The regulator revealed on Monday (8 January) that Scottish Power, EDF and Octopus can now install PPMs with a warrant to recover customer debt, following a moratorium lasting almost a year.

However, Simon Francis, coordinator of the End Fuel Poverty Coalition, described the decision as “outrageous” and told Utility Week that it “would have made much more sense” for Ofgem to have waited for the results of the market compliance review (MCR) before giving the green light to forced installs.

“There’s no reason why Ofgem couldn’t have asked energy firms to extend the ban until this point and until after this winter. Therefore is it that these three firms that have been pushing for this? The public will sense that they appear to be more concerned about protecting their profits and recovering debt than people’s safety this winter,” Francis said.

“It is outrageous that energy firms are seeking to use the courts to force people onto prepayment meters in the middle of winter. These meters have the potential to leave them without heating in the middle of winter.

“We still have grave concerns about the processes energy firms have in place for assessing vulnerabilities. Late last year, Scottish Power were found to be trying to seek warrants to force vulnerable households onto prepayment meters.

“Ultimately, without a change in the law, we knew this day would come. MPs and Ministers – who ignored pleas to introduce a full ban – can only hope that it is not their vulnerable constituents who are forced onto these meters.”

Last January, just weeks before the scandal at British Gas was revealed, Ofgem chief executive Jonathan Brearley said that the regulator was launching a review into self-disconnections, remote switching and forced installations as well as the “checks and balances companies have around any decision to put a customer on a prepayment meter”.

When asked by Utility Week whether the results of the MCR would also now be published, Ofgem said that its “priority is making sure the MCR is robust, and the evidence collected is reviewed in detail”. It added that it expects to publish the results “in the coming months”.

The regulator further stressed that those retailers which have been allowed to restart forced installs have addressed any major concerns that were highlighted during the MCR process.

One supplier which has been given the go-ahead to proceed with forced installations is Octopus Energy, but Utility Week understands that the company currently has no plans to restart involuntarily installing PPMs.
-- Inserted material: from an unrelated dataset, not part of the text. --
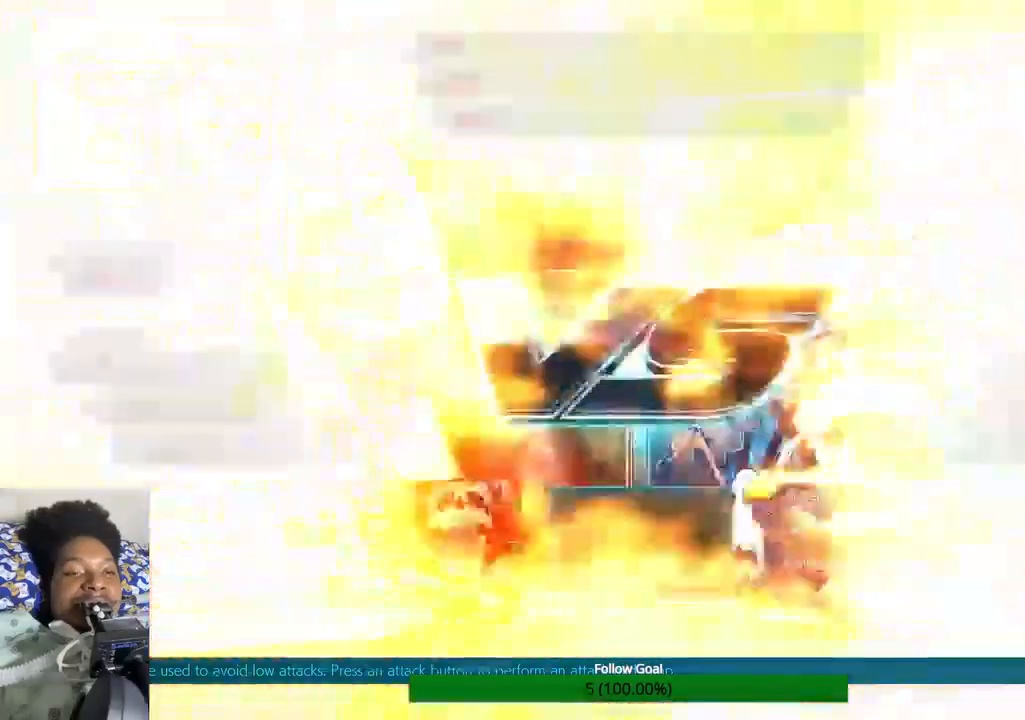
Gameplay with a controller (PlayStation layout); each line is a JSON object with the inputs held at the frame after it. "events" lists button and stick changes between this image and that frame as [ms after this image, input, new state], when the widget could be followed in between. Not read: L3 R3.
{"buttons": [], "left_stick": "center", "right_stick": "center", "events": [[367, "R1", "down"], [433, "R1", "up"]]}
Furthermore, Octopus has only carried out 32 such installations in its history.

Also responding to the news was charity Fuel Bank Foundation. It is calling on retailers to make regular checks on their PPM customers.
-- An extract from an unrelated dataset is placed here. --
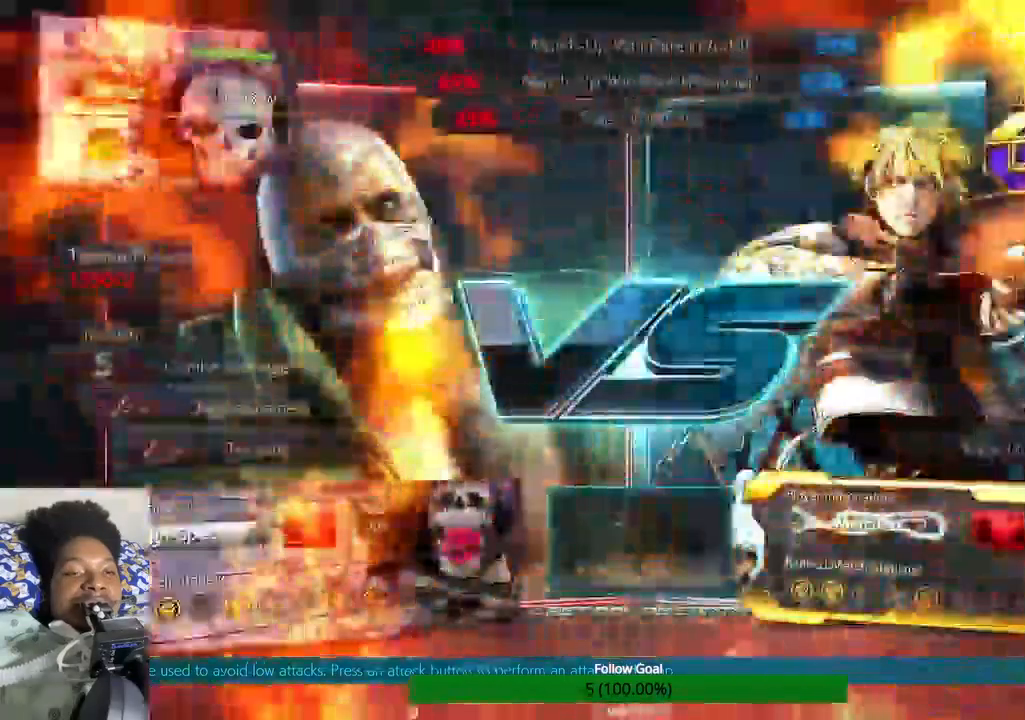
{"buttons": [], "left_stick": "center", "right_stick": "center", "events": []}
Matthew Cole, head of Fuel Bank Foundation, said: “We recognise suppliers are dealing with record levels of debt, which needs to be recovered, otherwise it’s paid by everyone, including vulnerable customers who are already struggling to pay very high energy bills.

“But, it is essential that suppliers comply with the new regulations and that Ofgem quickly and robustly takes enforcement action where they don’t.

“In addition, research shows that 43% of our clients have a critical need for energy. We are therefore calling for a new obligation on suppliers to regularly check in with their prepayment customers to make sure that prepayment is still a safe and practical option for them.”

Dhara Vyas, Energy UK’s deputy chief executive, added: “Ofgem giving the go-ahead for some suppliers to restart involuntary PPM installations follows a year-long voluntary pause during which time a new code of practice has been adopted and agreed between suppliers and the regulator.

“This has strengthened the safeguards for customers and detailed the process that suppliers must follow before any installation – including making repeated attempts to contact the customer first and carrying out a site visit to ensure these only take place where it safe to do so.

“Those suppliers restarting have also had to meet stringent conditions from Ofgem such as reviewing previous installations and addressing any resulting issues – while suppliers have also signed up to voluntary commitments to go further in helping households struggling with energy bill debt this winter.”

Vyas further warned about the impact on the level of debt owed to energy retailers, which currently stands at a record high of £3 billion.

She added: “While the new code of practice will address the concerns that led to the halt in installations, the new and extended exempt categories and the pause itself mean that customer debt will inevitably increase. It underlines the need for the government to put in place targeted support for those customers most in need to help make bills more affordable and stop the build-up of debt in the first place.”

Ofgem’s announcement follows the news last October that Scottish Power had successfully applied for PPM warrants, with courts running pilot schemes to test the application process.

Utility Week asked the supplier whether it would imminently begin executing its warrants and how many it had but the company declined to disclose the information.

A spokesperson added: “While we have met Ofgem’s strict criteria and been authorised to restart involuntary prepayment meter installations, where appropriate, this is always a last resort. Our focus will continue to be on supporting our customers to manage their debt and avoid the need for such action.”